11.2

E daí?

Leonor Macedo 7 de maio de 2010

Acabou. E acabou cedo, mais uma vez. Acabou precoce. E DAÍ? Existem coisas que deveriam continuar e acabam e existem coisas que deveriam acabar e continuam. No futebol é assim. Na vida é assim.

O que ficam são lições. Lições que teimam em nos ensinar, mesmo sem querer, todos os dias. E nós, torcedores limítrofes, fingimos não entender o que dizem nossos professores. Professores, não mestres. Estão muito longe de serem mestres.
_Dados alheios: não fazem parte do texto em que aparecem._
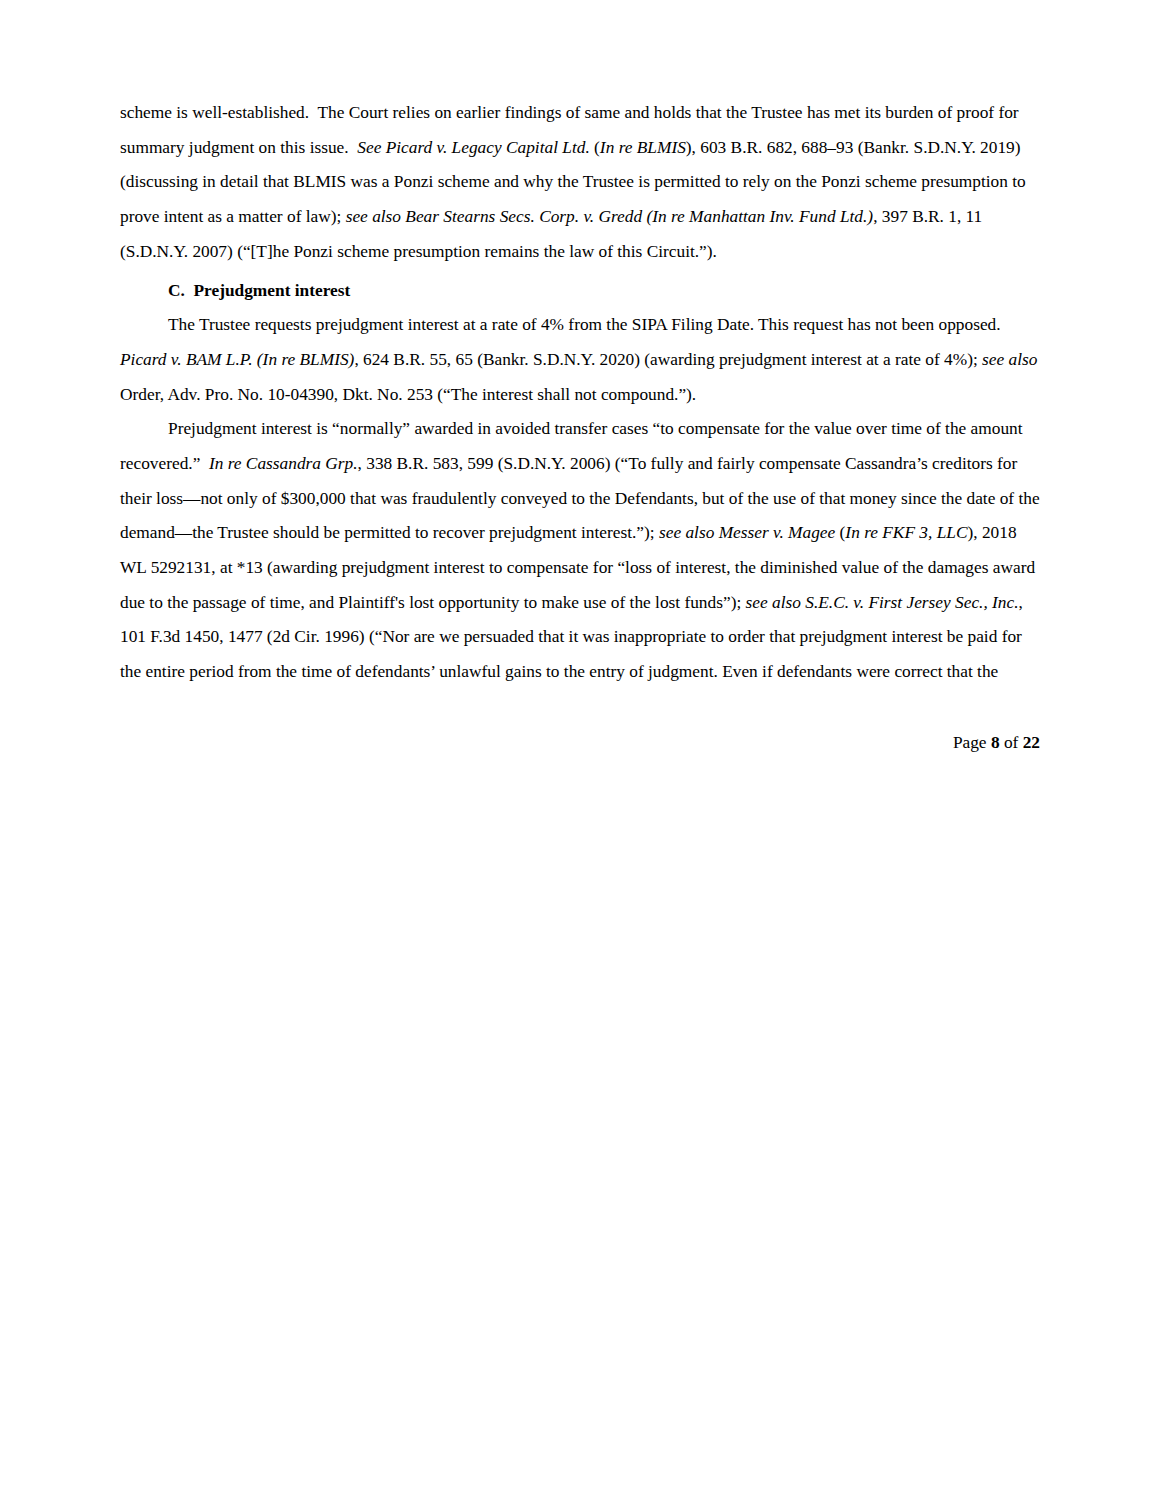scheme is well-established. The Court relies on earlier findings of same and holds that the Trustee has met its burden of proof for summary judgment on this issue. See Picard v. Legacy Capital Ltd. (In re BLMIS), 603 B.R. 682, 688–93 (Bankr. S.D.N.Y. 2019) (discussing in detail that BLMIS was a Ponzi scheme and why the Trustee is permitted to rely on the Ponzi scheme presumption to prove intent as a matter of law); see also Bear Stearns Secs. Corp. v. Gredd (In re Manhattan Inv. Fund Ltd.), 397 B.R. 1, 11 (S.D.N.Y. 2007) (“[T]he Ponzi scheme presumption remains the law of this Circuit.”).
C. Prejudgment interest
The Trustee requests prejudgment interest at a rate of 4% from the SIPA Filing Date. This request has not been opposed. Picard v. BAM L.P. (In re BLMIS), 624 B.R. 55, 65 (Bankr. S.D.N.Y. 2020) (awarding prejudgment interest at a rate of 4%); see also Order, Adv. Pro. No. 10-04390, Dkt. No. 253 (“The interest shall not compound.”).
Prejudgment interest is “normally” awarded in avoided transfer cases “to compensate for the value over time of the amount recovered.” In re Cassandra Grp., 338 B.R. 583, 599 (S.D.N.Y. 2006) (“To fully and fairly compensate Cassandra’s creditors for their loss—not only of $300,000 that was fraudulently conveyed to the Defendants, but of the use of that money since the date of the demand—the Trustee should be permitted to recover prejudgment interest.”); see also Messer v. Magee (In re FKF 3, LLC), 2018 WL 5292131, at *13 (awarding prejudgment interest to compensate for “loss of interest, the diminished value of the damages award due to the passage of time, and Plaintiff's lost opportunity to make use of the lost funds”); see also S.E.C. v. First Jersey Sec., Inc., 101 F.3d 1450, 1477 (2d Cir. 1996) (“Nor are we persuaded that it was inappropriate to order that prejudgment interest be paid for the entire period from the time of defendants’ unlawful gains to the entry of judgment. Even if defendants were correct that the
Page 8 of 22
Mas com o fim da Libertadores, acabaram-se as desculpas também. Nada agora é prioridade, a não ser entender essas lições. Quando nos falaram, no meio do ano passado, que o Campeonato Brasileiro não era prioridade, mas que a Libertadores era, a gente já deveria ter aprendido. Quando nos disseram que tínhamos um planejamento, a gente já deveria ter aprendido. Quando nos disseram que fulano era ídolo e que deveríamos apostar tudo nele, a gente já deveria ter aprendido. Quando nos disseram que ciclano viria, trazendo com ele todo o dinheiro do mundo, a gente já deveria ter aprendido. Quando nos prometeram mundos e fundos e depois trocaram o discurso, a gente já deveria ter aprendido. Quando nos ofereceram business ao invés de bola, a gente já deveria ter aprendido. Quando nos anunciaram que o ingresso triplicaria, quadruplicaria para pagar todo este circo, a gente já deveria ter aprendido. E negado. E rechaçado. E lembrado de toda a nossa história.

São cem anos de lições. E, muito provavelmente, não levantaremos nenhum caneco para coroar isso. Mas nunca precisamos. Nunca. Não nestes cem anos. Não existe nenhum ouro, prata ou bronze que brilhe mais do que a nossa história. Nem taça tão grande que nos seja digna de trocarmos o que os cinco operários do Bom Retiro começaram lá atrás, em 1910.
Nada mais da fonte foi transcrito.